Smectite clay minerals
there indicate there was a moderate to neutral pH, and the lack of
sulfate minerals suggest also that there was not an acidic environment,
Grotzinger wrote.
This ancient habitable
environment seems completely different from what Opportunity found at
the Matijevic formation on Endeavour Crater, Arvidson said. Yellowknife
Bay is probably younger, and definitely a sedimentary environment.
All this suggests three distinct periods in Martian history, Arvidson said.
In the first, in the
early days, lots of water flowed on the surface, with lakes and
groundwater flowing through, as represented by the Matijevic formation
that Opportunity found and the mudstone in Yellowknife Bay that
Curiosity found. One theory is that these warm, wet surface conditions
took place in early times, when the planet's iron-nickel core was still
at least partially molten, Arvidson said. The molten core provided a
magnetic field around it that shielded the atmosphere, scientists
believe.
The Burns formation, as
examined by Opportunity, represents a later period -- likely, a drying
out of Mars -- with more acidic, oxidizing waters. Volcanic activity was
probably dying down, and the magnetic field waning. Lake beds were
turned into sand dunes.
"Then the whole system shut off," Arvidson said. The planet became what we see today: Cold and dry.
Curiosity is equipped to
find organic molecules, but finding them may be difficult. Assuming
such molecules were enriched, and not destroyed when sediment turned
into rock, they would have also needed to survive ionizing radiation. Another new study in Science
describes the radiation environment on Mars, and suggests that, in
theory, organics could have been preserved from millions of years ago --
but the indication of them might be much weaker now.
What's next for the rovers
The Curiosity rover,
representing a $2.5 billion mission, is now on its way to Mount Sharp, a
sedimentary formation that will allow the rover to explore Mars'
history by driving up the peak's slope and exploring rock chemical
composition layer by layer.
NASA is planning to
launch another Curiosity-sized rover in 2020, which could collect
samples that later missions might return to Earth.
Opportunity will
continue exploring Endeavour Crater, moving southward to see if there
are more of these ancient rocks from a more livable time.
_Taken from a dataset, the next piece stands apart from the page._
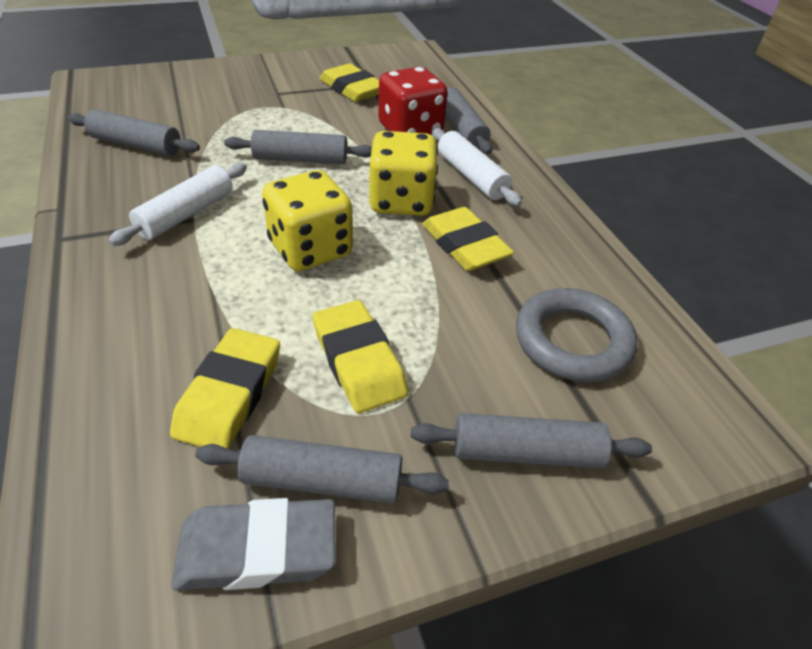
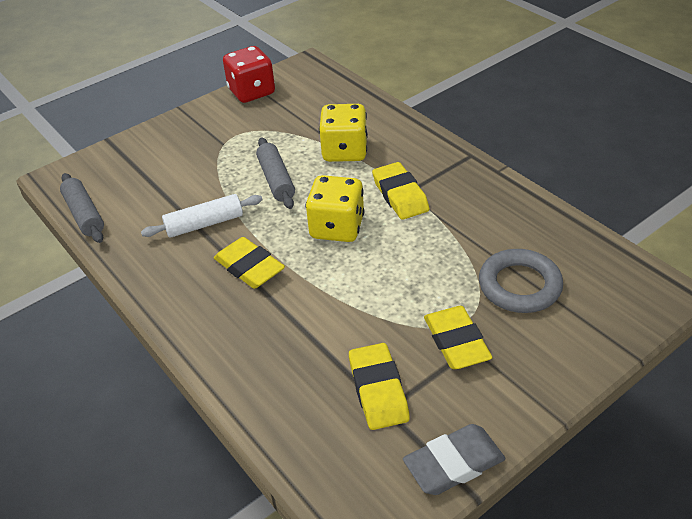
grey rolling pin: [68,109,200,156] [195,435,449,504] [224,130,372,164] [411,413,652,469] [445,87,492,154] = 5 -> [60,173,104,243] [256,137,295,209] = 2
white rolling pin: [108,163,247,246] [432,128,522,206] = 2 -> [141,194,262,238] = 1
But Opportunity's twin, Spirit, isn't going anywhere.
Spirit also landed in January 2004, on the opposite side of the planet, and got stuck in the soft soil of a place called Troy.
That location turned out
to be a scientific gold mine. Spirit showed evidence that water,
possibly in the form of snow melt, had trickled into the subsurface
relatively recently, and continuously.
Spirit has been defunct since it stopped communicating in 2010. The other rovers are too far away from it to pay their respects.